On a débuté par le courant quai, capable de faire fonctionner le navire en escale grâce à l’électricité envoyée depuis la terre ou de charger des super-condensateurs capables de propulser un petit navire pour de courtes traversées. Puis, dans la foulée du boom des voitures hybrides et électriques qui ont fait rapidement évoluer la technologie des batteries, on a commencé à ajouter de l’électricité dans le « mix » propulsif des bateaux. L’électricité ne se cantonne plus à être un relais, elle devient une source d’énergie directe via des batteries. Le bateau peut « choisir » sa propulsion et passer en mode tout électrique pour être parfaitement silencieux dans un environnement sensible, pour ne pas du tout polluer quand il entre et manœuvre dans un port.
Et l'hydrogène?
Là encore, la technologie est en cours de développement. Si les performances des batteries ne cessent de s’améliorer, les moyens de les charger peuvent encore poser question pour les futures prospectives. L’électricité, si elle se présente comme l’énergie la plus propre, doit cependant être créée. Alimentation par des moteurs thermiques ? Chargement sur un réseau terrestre alimenté par des sources carbonées ou nucléaires ? Là encore, les émissions, même si elles sont réduites ou délocalisées, existent toujours.

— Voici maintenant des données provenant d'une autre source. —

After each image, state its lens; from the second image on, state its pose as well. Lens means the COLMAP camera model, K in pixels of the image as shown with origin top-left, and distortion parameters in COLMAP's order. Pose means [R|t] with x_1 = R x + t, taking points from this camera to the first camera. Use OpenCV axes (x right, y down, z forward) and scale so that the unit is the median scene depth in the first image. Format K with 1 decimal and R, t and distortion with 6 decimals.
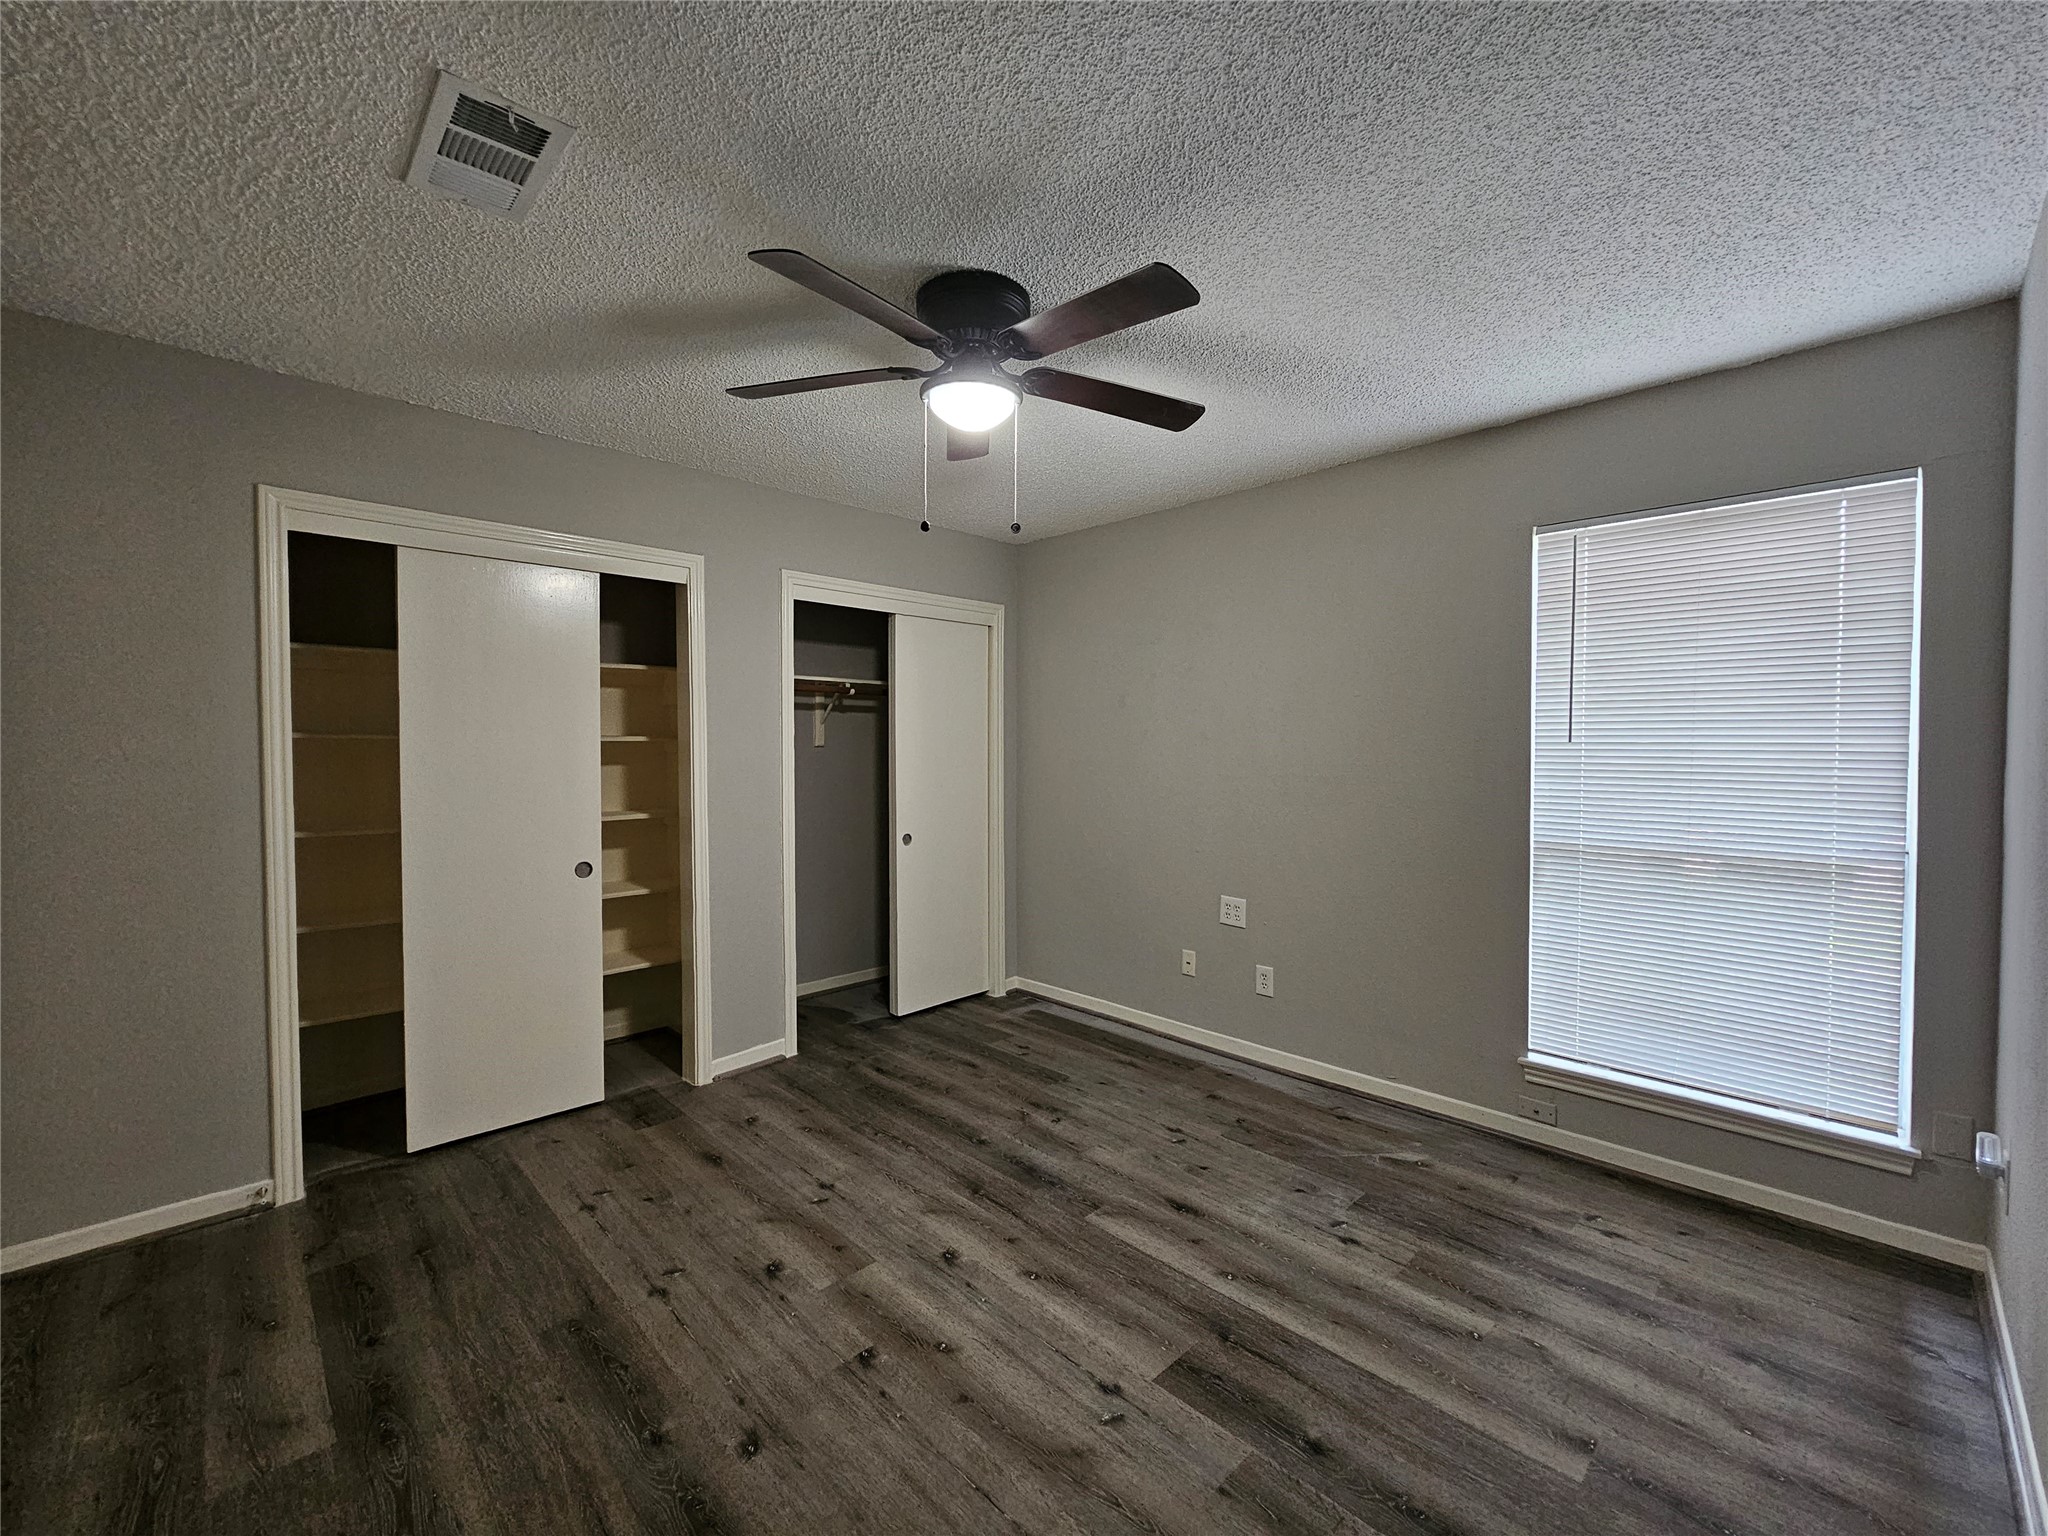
lens RADIAL K [[839.1, 0, 1018.7], [0, 839.1, 774.6], [0, 0, 1]] dist [-0.002857, -0.000643]
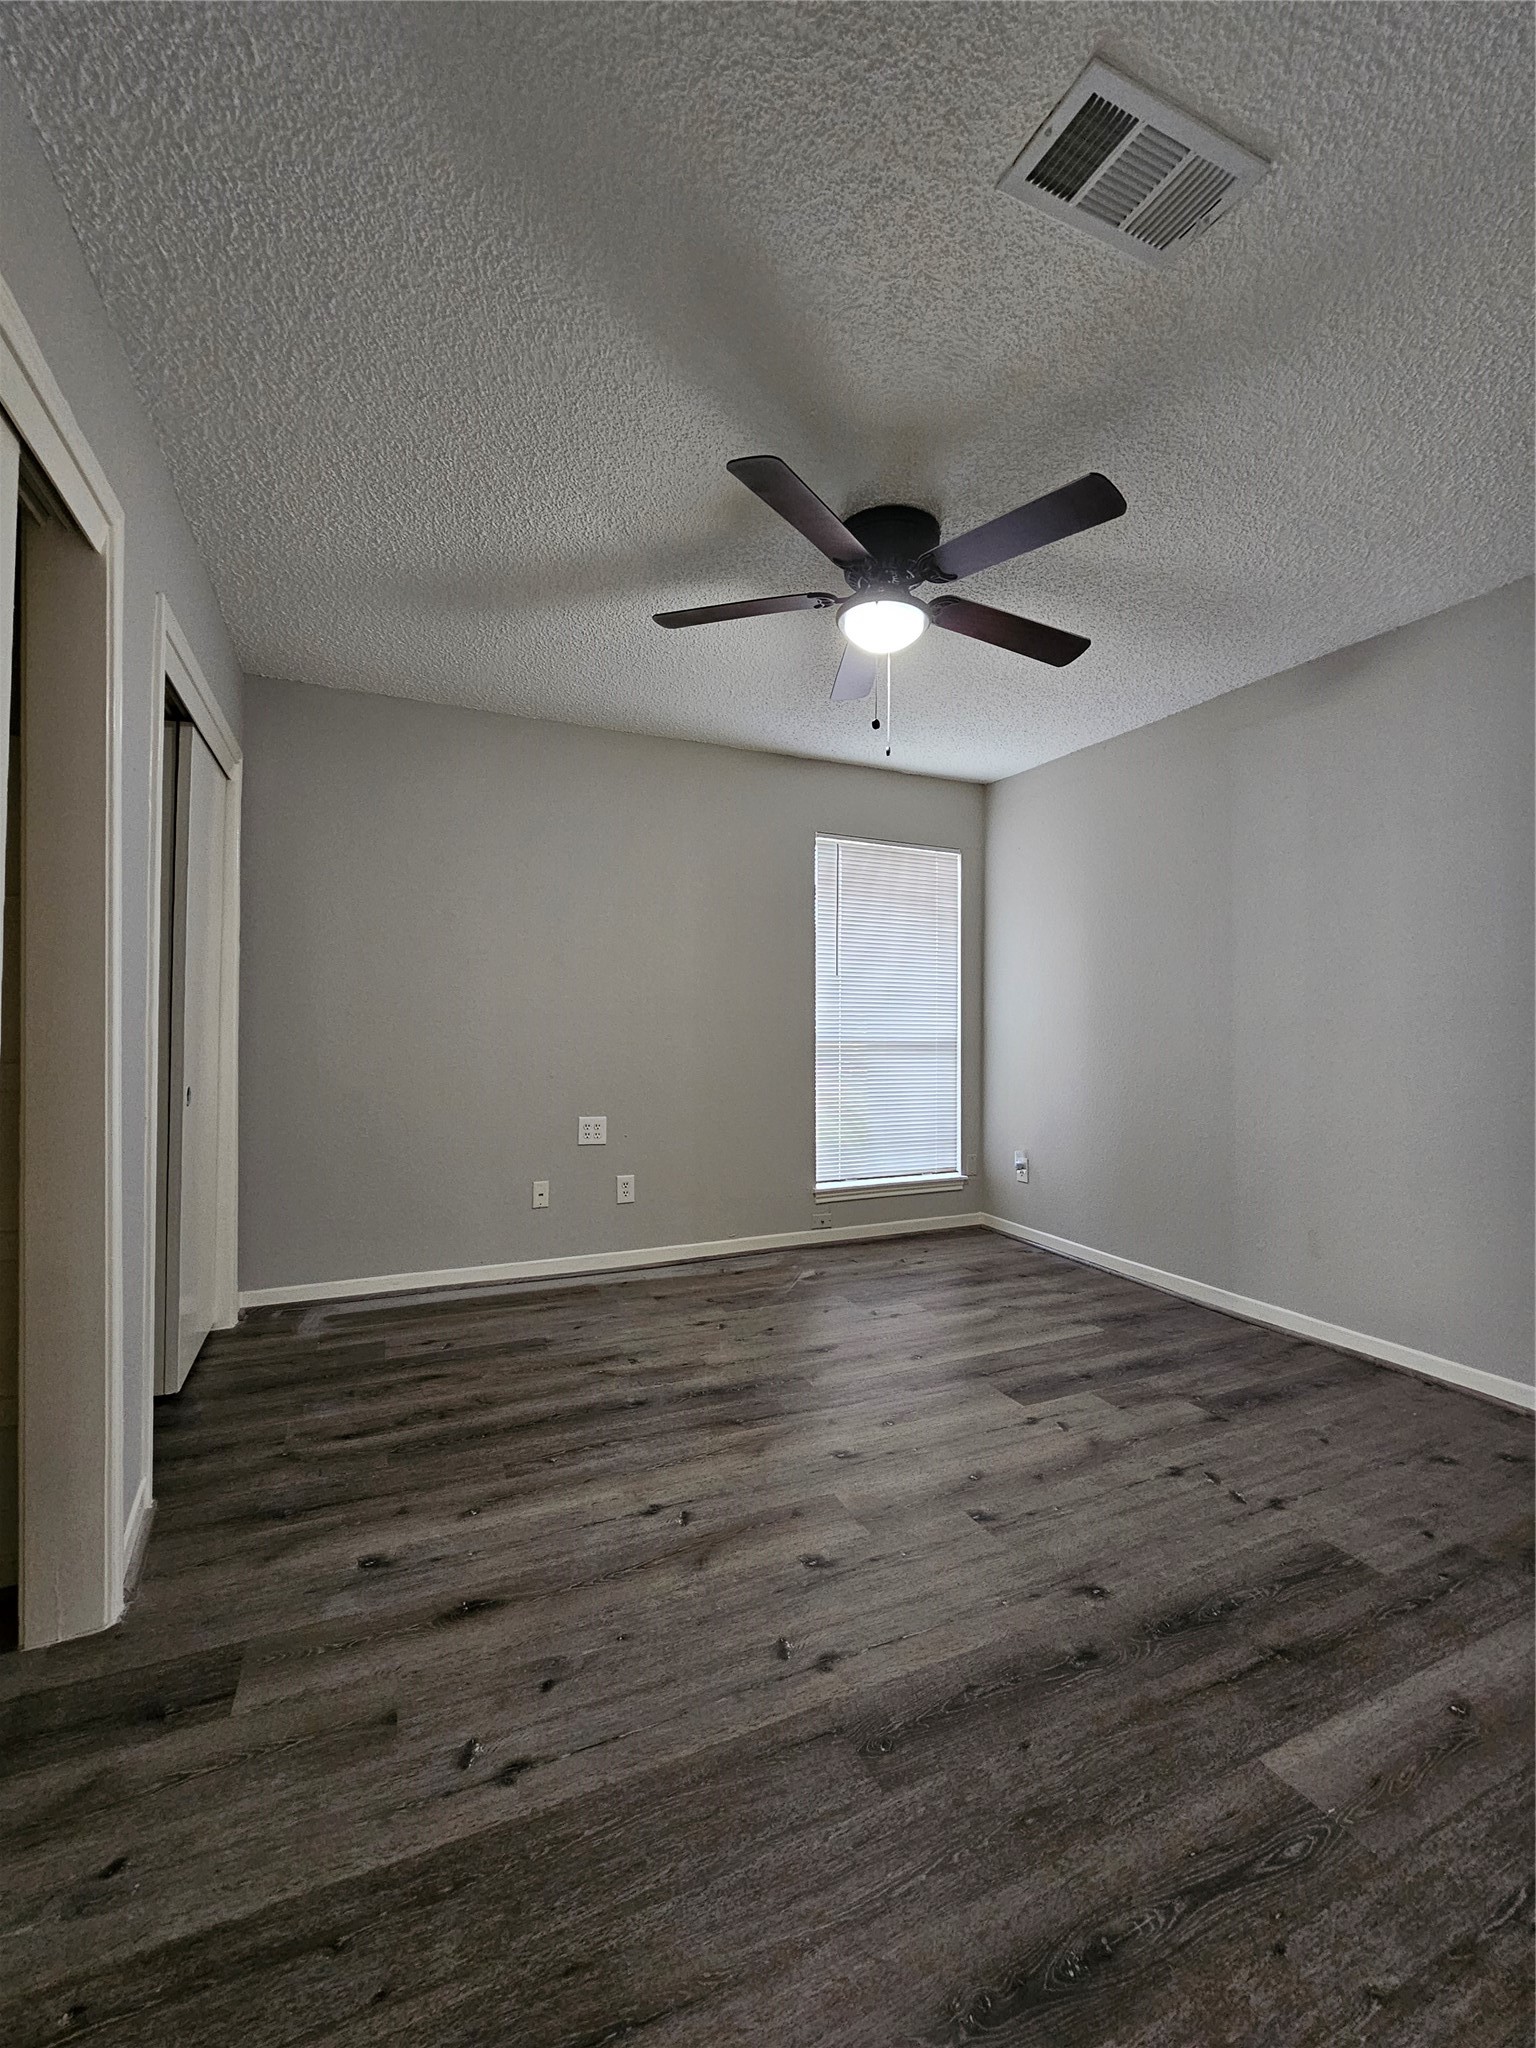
lens RADIAL K [[839.1, 0, 763.7], [0, 839.1, 1017.6], [0, 0, 1]] dist [-0.002857, -0.000643]
pose [[0.342673, 0.001859, 0.939453, -0.828716], [0.021600, 0.999718, -0.009857, 0.050648], [-0.939206, 0.023670, 0.342536, 0.580716]]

Existe-t-il une solution parfaite ? Un combustible parfaitement écologique qui ne rejette aucune particule ni CO2 ? Ce pourrait être l’hydrogène, sur lequel beaucoup planchent actuellement. Une simple réaction chimique qui crée de l’énergie électrique et qui ne rejette que de l’eau. Un idéal, qui en pratique doit être désormais attentivement étudié pour voir comment il pourrait être marinisé et industrialisé. Comment produire l’hydrogène nécessaire à la réaction chimique sans avoir recours à des procédés impliquant des matières carbonées ? Comment le stocker et l’utiliser de manière parfaitement sécurisée ? L’industrie se lance. En France et ailleurs, on commence à voir des petits bateaux utilisant des piles à hydrogène. Des initiatives se développent dans tous les secteurs, la pêche, un ferry utilisant de l’hydrogène issu des énergies renouvelables à Ouessant, des navibus… tout semble désormais envisageable dans ce nouveau domaine.

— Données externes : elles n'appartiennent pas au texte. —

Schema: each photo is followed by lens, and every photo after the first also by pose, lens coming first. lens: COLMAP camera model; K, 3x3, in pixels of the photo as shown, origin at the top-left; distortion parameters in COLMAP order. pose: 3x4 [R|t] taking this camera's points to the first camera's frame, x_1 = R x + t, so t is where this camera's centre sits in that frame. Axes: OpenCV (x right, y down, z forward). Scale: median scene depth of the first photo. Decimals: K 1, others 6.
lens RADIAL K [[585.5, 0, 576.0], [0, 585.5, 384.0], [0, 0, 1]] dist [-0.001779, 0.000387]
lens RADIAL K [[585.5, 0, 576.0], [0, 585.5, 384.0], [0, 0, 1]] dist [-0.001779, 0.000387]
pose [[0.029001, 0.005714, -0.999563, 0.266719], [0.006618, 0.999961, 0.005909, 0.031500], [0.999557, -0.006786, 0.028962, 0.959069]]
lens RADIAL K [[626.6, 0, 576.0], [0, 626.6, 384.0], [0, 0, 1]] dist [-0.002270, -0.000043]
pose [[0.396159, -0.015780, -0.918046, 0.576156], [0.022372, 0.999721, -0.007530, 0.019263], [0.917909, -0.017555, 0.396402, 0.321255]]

Mais, dans l’industrie, il faut parfois aussi s’habituer au temps long : celui qui permet de développer de nouveaux concepts, de tester des innovations et surtout de laisser la règlementation suivre. La dynamique est là, provoquée par la règlementation et portée par des initiatives publiques et privées. Le jeu est ouvert : GNL, électricité, hydrogène mais aussi voile ou photovoltaïque, avec des mix possibles de plusieurs technologies… l’avenir de la propulsion des navires est entrée de plain-pied dans une transition qui fera peut-être d’elle un des précurseurs du secteur industriel.